A mass coronavirus testing programme has been taking place in Liverpool, with plans to extend it to other places including universities.

How does mass testing work and what does it achieve?

What is mass testing and why is it important?

Mass testing means asking everyone to be tested, whether or not they have symptoms.

The idea is to find healthy people who may be infected, but not yet displaying symptoms. They can then be told to isolate and stopped from spreading the virus.

Currently, in the rest of England, people can only have a test if they already have symptoms.

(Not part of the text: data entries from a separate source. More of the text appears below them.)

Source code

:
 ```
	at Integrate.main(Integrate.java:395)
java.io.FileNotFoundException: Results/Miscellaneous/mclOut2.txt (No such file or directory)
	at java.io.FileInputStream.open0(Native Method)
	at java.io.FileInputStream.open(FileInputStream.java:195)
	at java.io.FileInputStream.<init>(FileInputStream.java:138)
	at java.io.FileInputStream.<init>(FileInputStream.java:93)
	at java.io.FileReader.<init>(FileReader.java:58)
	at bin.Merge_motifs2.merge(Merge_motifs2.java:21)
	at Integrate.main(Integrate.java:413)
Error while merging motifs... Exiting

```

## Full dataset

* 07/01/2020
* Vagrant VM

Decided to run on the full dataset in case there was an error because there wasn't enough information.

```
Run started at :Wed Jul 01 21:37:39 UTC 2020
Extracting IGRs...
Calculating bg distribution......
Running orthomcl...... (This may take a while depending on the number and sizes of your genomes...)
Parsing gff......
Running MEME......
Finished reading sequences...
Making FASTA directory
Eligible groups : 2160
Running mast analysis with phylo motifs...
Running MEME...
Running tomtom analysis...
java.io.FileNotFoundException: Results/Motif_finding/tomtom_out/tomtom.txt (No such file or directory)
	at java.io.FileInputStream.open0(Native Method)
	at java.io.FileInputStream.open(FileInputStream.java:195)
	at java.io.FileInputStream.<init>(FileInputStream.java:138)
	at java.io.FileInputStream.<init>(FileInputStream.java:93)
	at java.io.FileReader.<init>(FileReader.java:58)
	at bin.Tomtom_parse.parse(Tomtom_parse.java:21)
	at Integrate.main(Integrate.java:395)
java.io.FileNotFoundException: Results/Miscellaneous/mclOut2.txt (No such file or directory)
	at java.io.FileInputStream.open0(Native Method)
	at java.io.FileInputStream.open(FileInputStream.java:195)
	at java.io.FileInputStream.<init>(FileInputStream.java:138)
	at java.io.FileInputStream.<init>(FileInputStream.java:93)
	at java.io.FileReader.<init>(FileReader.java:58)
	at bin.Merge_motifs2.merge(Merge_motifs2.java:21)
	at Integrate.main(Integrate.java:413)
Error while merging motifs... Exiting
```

But during the Liverpool pilot, everyone living or working in the city is being offered a voluntary test.

Mass testing can be used in more targeted ways, including:

  • Regular testing in a hospital or care home to prevent outbreaks
  • To keep open places like schools and universities where the virus can spread
  • Helping people safely attend a cinema, theatre or football match with a one-off test before entry

How is Liverpool running its pilot?

Mobile testing sites have been set up across the city, in places like care homes, schools, universities and workplaces.

People might be invited by their local authority to come for a test but they can also book their own online, or whole families can just turn up in their car.

About 2,000 military personnel are helping with logistics and delivering the tests across a potential 85 sites.

A total of up to 12,000 people were tested on the first day of the pilot last Friday.

Which tests are being offered?

The Liverpool pilot offers two types of testing, both involving swabbing the nose or throat - a PCR (polymerase chain reaction) test, and a lateral flow test.

The PCR test is regarded as the "gold standard" by epidemiologists, but may take up to a day or longer to produce a result as the sample is sent off to a laboratory. It is, however, the one used most around the world.

The lateral flow test involves a handheld kit that gives a result - a bit like a pregnancy test - in about 20 minutes, without the need for a lab. Fluid from a nasal swab or saliva goes on one end, then a marking appears if you are positive.

Liverpool's public health director Matthew Ashton said the city has the capacity to carry out 50,000 lateral flow tests and 14,000 PCR tests a day.

What happens if I test positive?

Anyone who tests positive during the pilot must immediately self-isolate for at least 10 days. Their contacts will be traced by NHS Test and Trace.

All other people in their household must also self-isolate for 14 days from the day the person first became ill, or from the day of the test, if they have no symptoms.

Self-isolating means staying at home and not leaving it even to buy food, medicines or other essentials, or for exercise.

People should order online groceries, or ask friends or family to help out by getting what is needed and leaving items outside the front door.

Anyone in England who fails to self-isolate after a positive test can be fined up to £10,000.

Anyone on low income who was instructed to self-isolate in a phone call from NHS Test and Trace should be able to claim a £500 payment from their local authority.

What difference could mass testing make?

In September, Mr Johnson outlined his "moonshot" plan to control the virus with mass testing, possibly by next spring.

He said that "in the near future" he wanted to start using testing to allow people who tested negative "to behave in a more normal way".

Other countries have already introduced mass testing programmes.